The Neurological Institute of New York became affiliated with the NewYork-Presbyterian Hospital and Columbia University College of Physicians and Surgeons in 1954 and worked closely with the Department of Orthopedic surgery, which also had a broad history of spine surgery innovation and leadership. Indeed, the first spinal fusion was performed at NewYork-Presbyterian Hospital in 1915.

The Spine Hospital at The Neurological Institute of New York

In 1989, Bennett M. Stein MD, then Chairman of the Department of Neurosurgery, foresaw the rapid expansion in the knowledge, skills, and complexity of spine surgery.
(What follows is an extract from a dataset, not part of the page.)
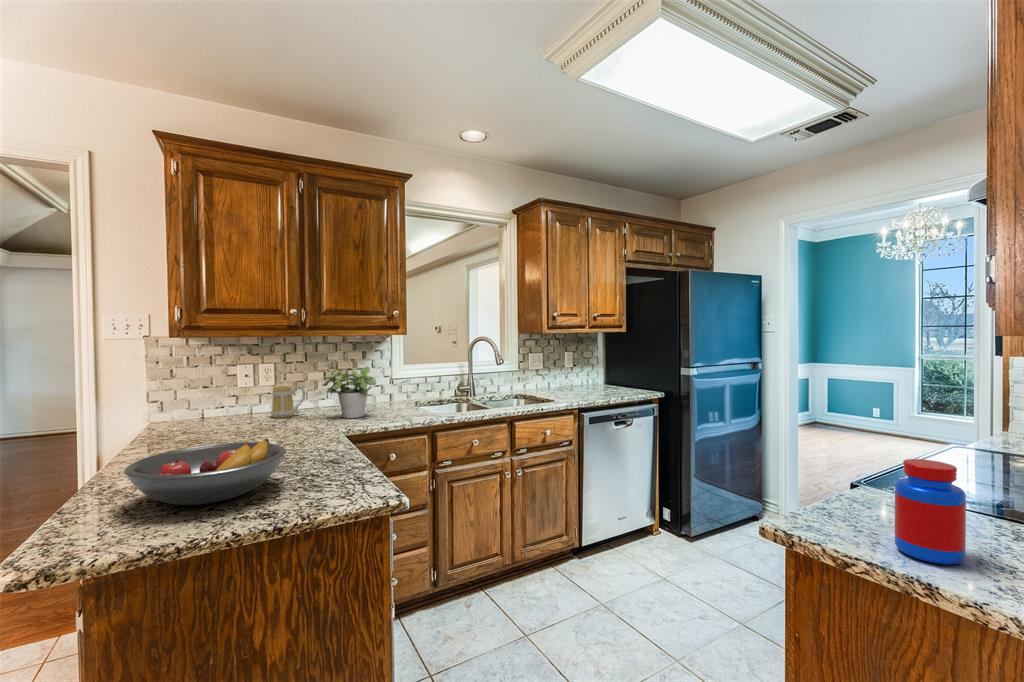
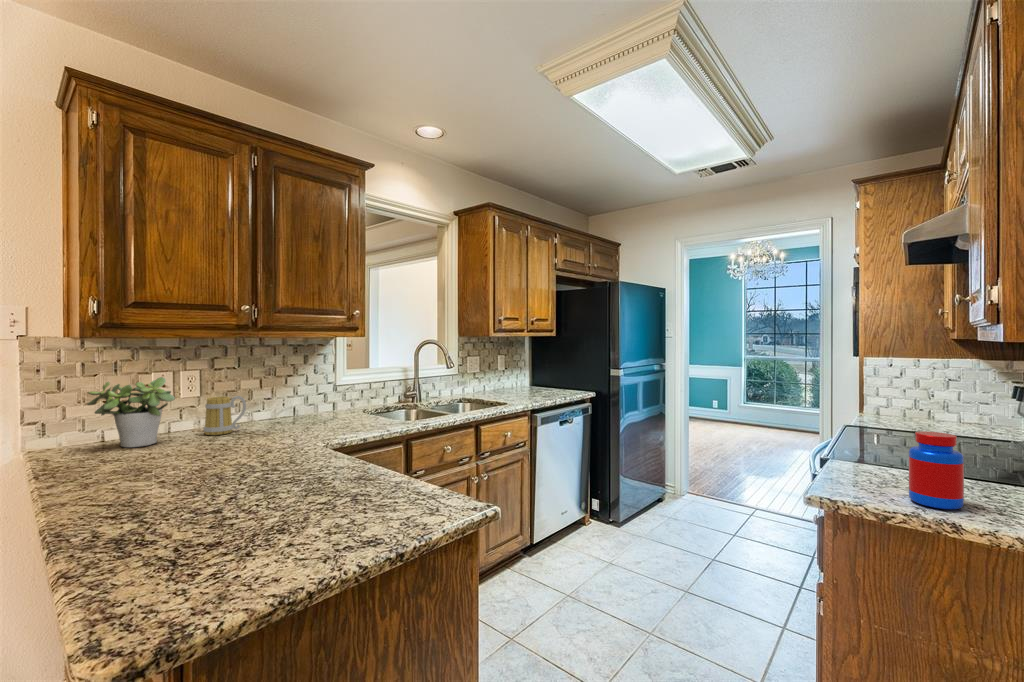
potted plant: present [322,367,376,418] -> present [87,377,175,448]
fruit bowl: present [124,439,286,505] -> none [165,455,353,543]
He developed a select division of spine neurosurgery to be lead by fellowship trained spinal neurosurgeons. These surgeons would utilize their microsurgical skills, knowledge, and techniques acquired during their neurosurgical training and further advance this expertise with additional fellowship training in spine surgery. Once this training was complete these surgeons would focus their practice exclusively on the evaluation and management of patients with disorders of the spine and spinal cord. Paul C. McCormick, MD, MPH, FAANS, current director of The Spine Hospital at The Neurological Institute of New York, was the first spinal neurosurgeon to be selected and trained under this new system. Since then, The Spine Hospital has expanded to include 5 full time fellowship trained adult spinal neurosurgeons and one pediatric neurosurgeon.